(Element location listings)
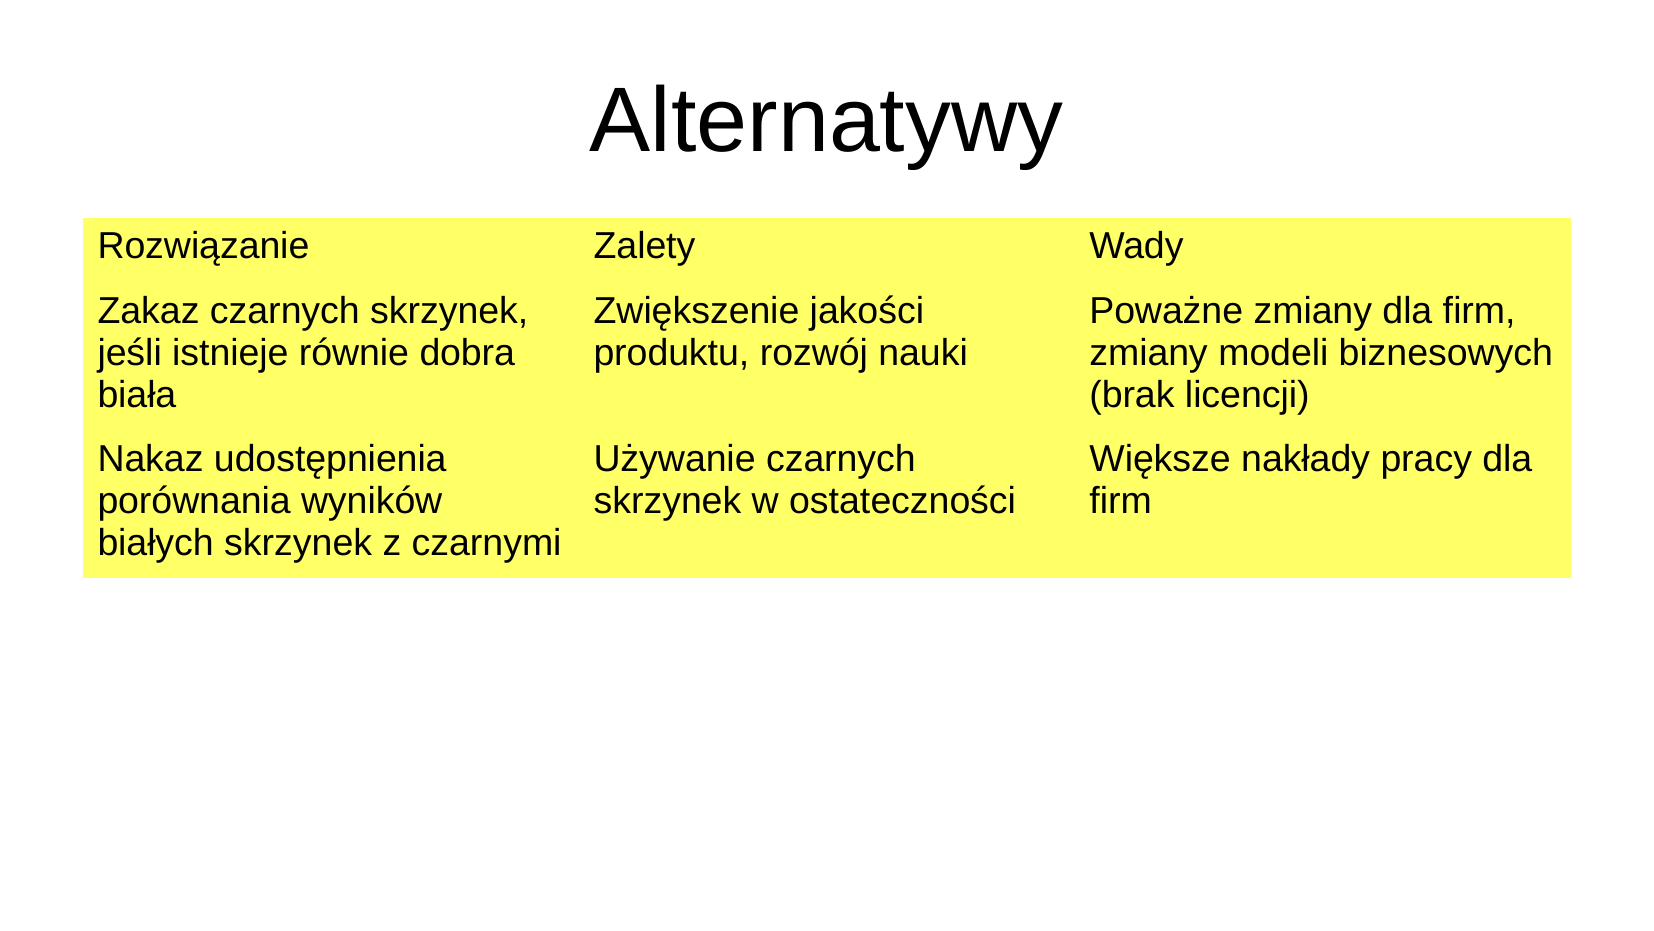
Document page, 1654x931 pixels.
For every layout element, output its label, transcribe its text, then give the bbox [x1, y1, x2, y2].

table_header Wady [1075, 218, 1571, 282]
title Alternatywy [82, 37, 1571, 193]
table_cell Nakaz udostępnienia porównania wyników białych skrzynek z czarnymi [83, 430, 579, 578]
table_cell Zakaz czarnych skrzynek, jeśli istnieje równie dobra biała [83, 282, 579, 430]
table_header Rozwiązanie [83, 218, 579, 282]
table_cell Większe nakłady pracy dla firm [1075, 430, 1571, 578]
table_cell Używanie czarnych skrzynek w ostateczności [579, 430, 1075, 578]
table_cell Zwiększenie jakości produktu, rozwój nauki [579, 282, 1075, 430]
table_cell Poważne zmiany dla firm, zmiany modeli biznesowych (brak licencji) [1075, 282, 1571, 430]
table_header Zalety [579, 218, 1075, 282]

Your objective: Rewrite every entry above with "bbox" swapped for "bounding box", changing nothing else, and omit the pictures from your answer.

Task answer:
Document page, 1654x931 pixels.
For every layout element, output its label, transcribe its text, then give the bounding box [x1, y1, x2, y2].

table_header Wady [1075, 218, 1571, 282]
title Alternatywy [82, 37, 1571, 193]
table_cell Nakaz udostępnienia porównania wyników białych skrzynek z czarnymi [83, 430, 579, 578]
table_cell Zakaz czarnych skrzynek, jeśli istnieje równie dobra biała [83, 282, 579, 430]
table_header Rozwiązanie [83, 218, 579, 282]
table_cell Większe nakłady pracy dla firm [1075, 430, 1571, 578]
table_cell Używanie czarnych skrzynek w ostateczności [579, 430, 1075, 578]
table_cell Zwiększenie jakości produktu, rozwój nauki [579, 282, 1075, 430]
table_cell Poważne zmiany dla firm, zmiany modeli biznesowych (brak licencji) [1075, 282, 1571, 430]
table_header Zalety [579, 218, 1075, 282]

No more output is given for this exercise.